RECORDS SHOWN:
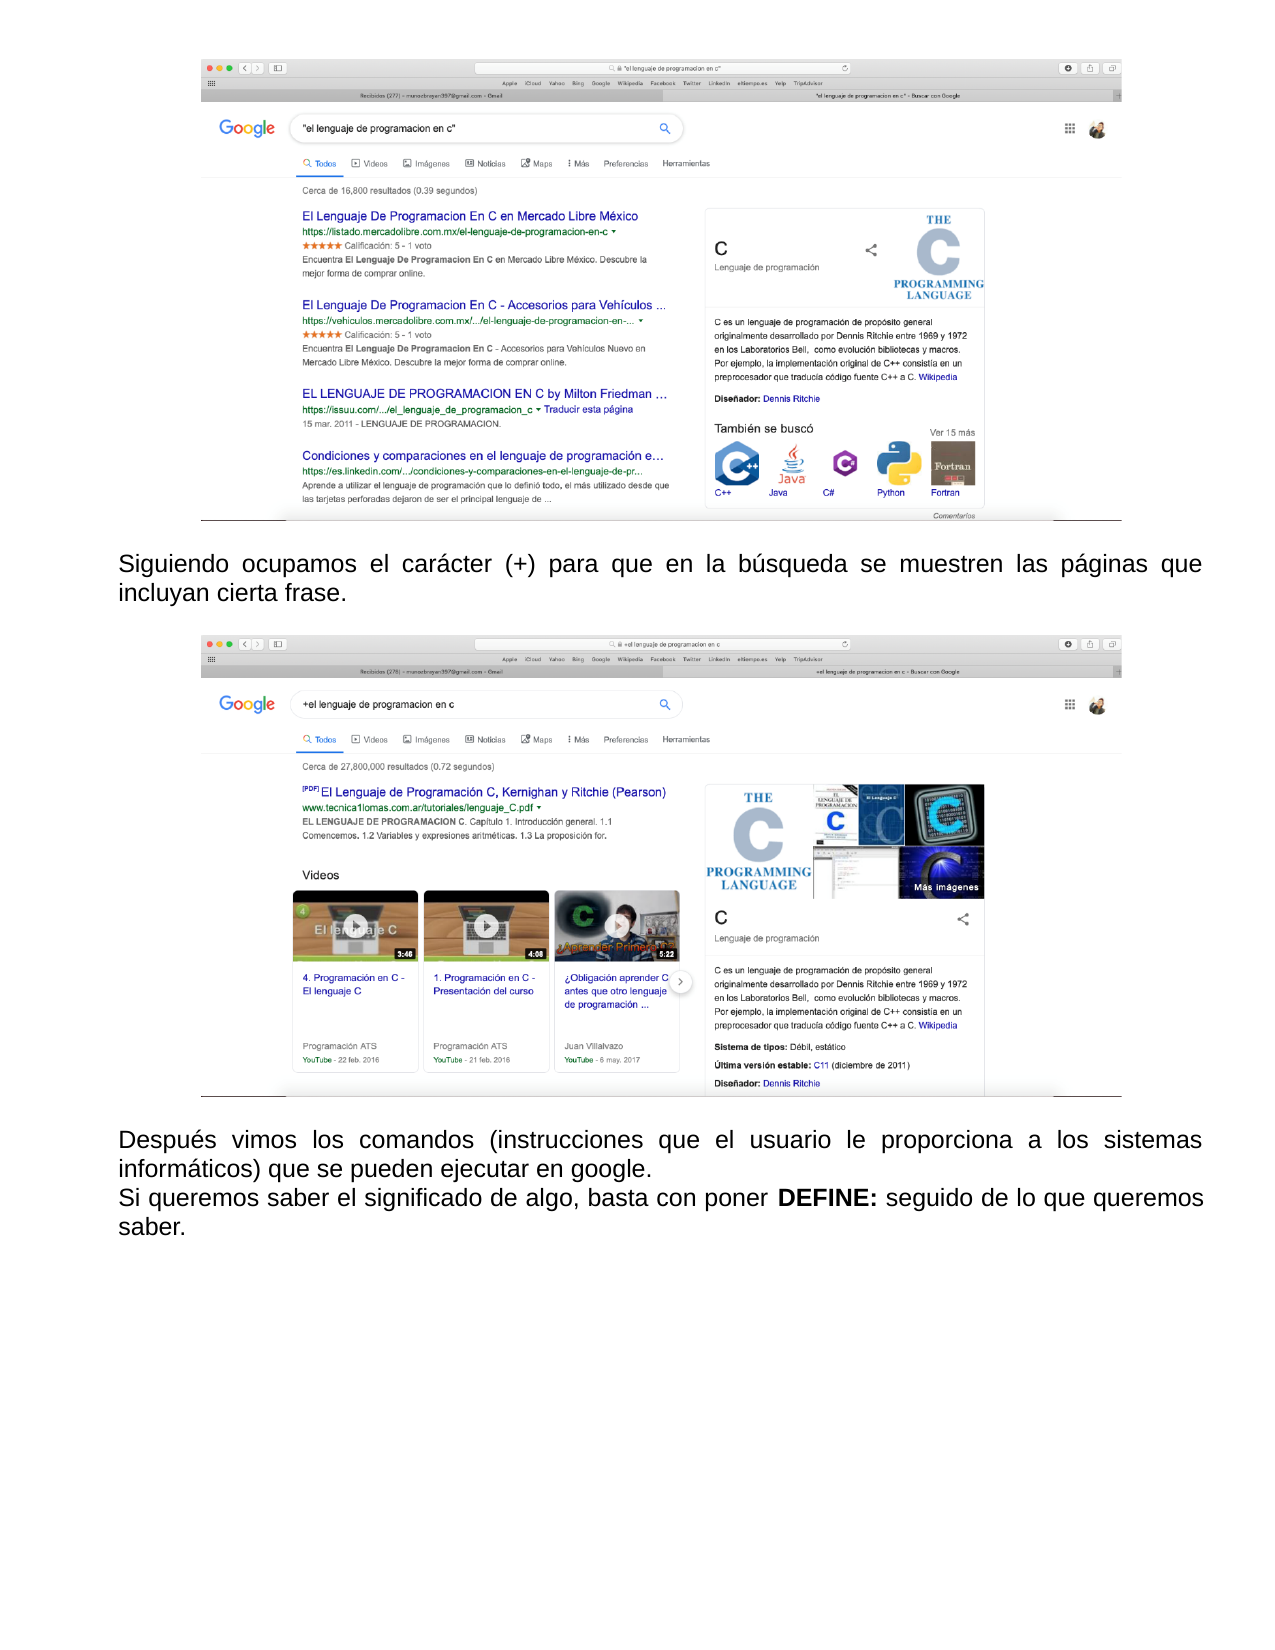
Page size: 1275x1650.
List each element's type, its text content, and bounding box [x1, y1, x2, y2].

text Después vimos los comandos (instrucciones que el usuario le proporciona a los sistemas informáticos) que se pueden ejecutar en google. [118, 1125, 1205, 1183]
text Siguiendo ocupamos el carácter (+) para que en la búsqueda se muestren las páginas que incluyan cierta frase. [118, 549, 1205, 607]
text Si queremos saber el significado de algo, basta con poner DEFINE: seguido de lo que queremos saber. [118, 1183, 1205, 1240]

GIVEN REQUEST:
Could you switch "text content" to "visible text" throughout the rows above and give them again with nothing else changed, leaving out the pictures?

EXPECTED ANSWER:
Page size: 1275x1650.
List each element's type, its visible text, and bounding box [x1, y1, x2, y2].

text Después vimos los comandos (instrucciones que el usuario le proporciona a los sistemas informáticos) que se pueden ejecutar en google. [118, 1125, 1205, 1183]
text Siguiendo ocupamos el carácter (+) para que en la búsqueda se muestren las páginas que incluyan cierta frase. [118, 549, 1205, 607]
text Si queremos saber el significado de algo, basta con poner DEFINE: seguido de lo que queremos saber. [118, 1183, 1205, 1240]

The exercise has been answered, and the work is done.